Most you can hope for is an online archive with files pre-first day patch or on cartridge of games to preserve before working emulators hit the forums.
 
Episode 2 Whatever GIF
 
100% on point, and i agree until enough people eat it, things will not change. But while they brace for impact, i still think it is important that others come up with solutions, so that thee is an alternative that can celibated and wake up to, and continue the hobble.
Well it's not the industry dying it's the giants starting to fall and maybe that could trigger a crash (mainly publishers), the indie scene is thriving and still is even if people hesitate into locking down onto a system or ditching consoles for PC and emulation. My Steamdeck I say was my best purchase of my adult years with plenty of life in it, and if I don't have new games to look forward to release there's literal years worth of backlog to hit and new genres to try beyond usual comforts.
 
I am still thinking how Nintendo can do anything with my Switch 2 console if I just don't connect it to the net?

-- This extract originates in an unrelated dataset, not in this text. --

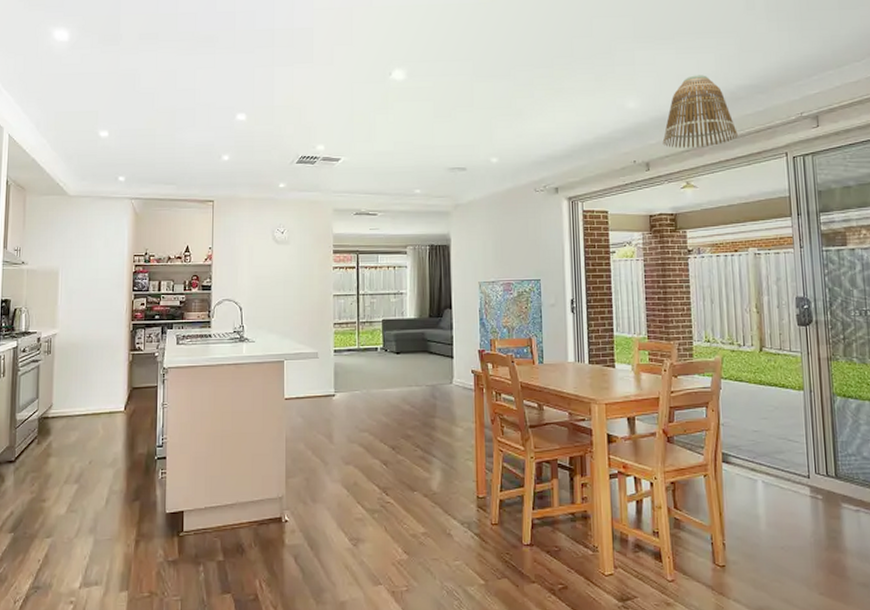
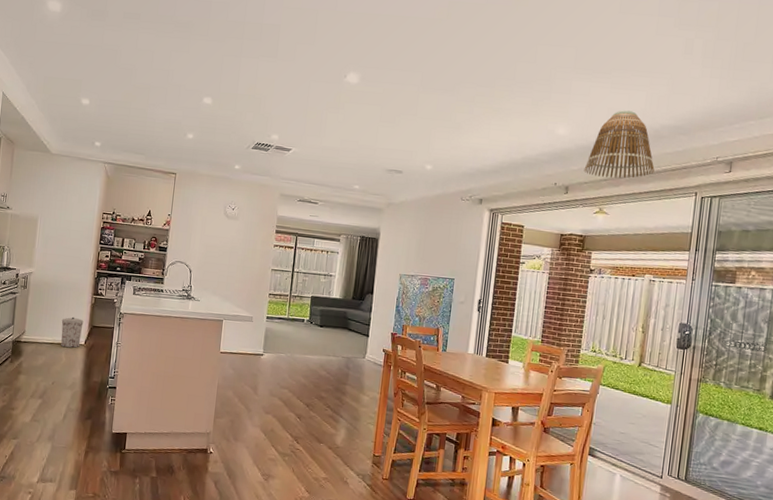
trash can: none [95,380,121,418] -> present [60,317,84,348]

If I buy a Switch 2 for hacking it Nintendo won't ever even know that console exists. That's the point on hacking a device. Who is so dumb to hack something and then connect it to the dev's services? :O
 
I am still thinking how Nintendo can do anything with my Switch 2 console if I just don't connect it to the net?

If I buy a Switch 2 for hacking it Nintendo won't ever even know that console exists. That's the point on hacking a device. Who is so dumb to hack something and then connect it to the dev's services? :O
Games have to always be downloaded. Although, i am interested in what the process to use it is off line is, and if the console will even work with out connecting it online. Will it require activation, registration and serialization?
If no then this could be a positive.

Let us see what happens once it is out and people have had a proper play about wit it.
 
such a shame we won't be able to get a 2 hour deep lore video and how many bananas are in donkey kong bananza.
 
Games have to always be downloaded. Although, i am interested in what the process to use it is off line is, and if the console will even work with out connecting it online. Will it require activation, registration and serialization?
If no then this could be a positive.

Let us see what happens once it is out and people have had a proper play about wit it.
Games need to be downloaded for sure, but not through the console. I was talking about doing every single thing outside the reach of Nintendo. As long as the console is hacked (if ever can be hacked), nothing can stop you from loading any game, patch whatever you need and do reverse engineering as much as you can in order to bypass whatever mine Nintendo has placed on the ground. This is not something like taking down an emulator or two, this is something like going to every home of every person who bought a Switch 2 with hacking skills and asking politely "don't do that please". Even if they have bounty program, it does not matter how much money they give away, eventually that information will be leaked on internet.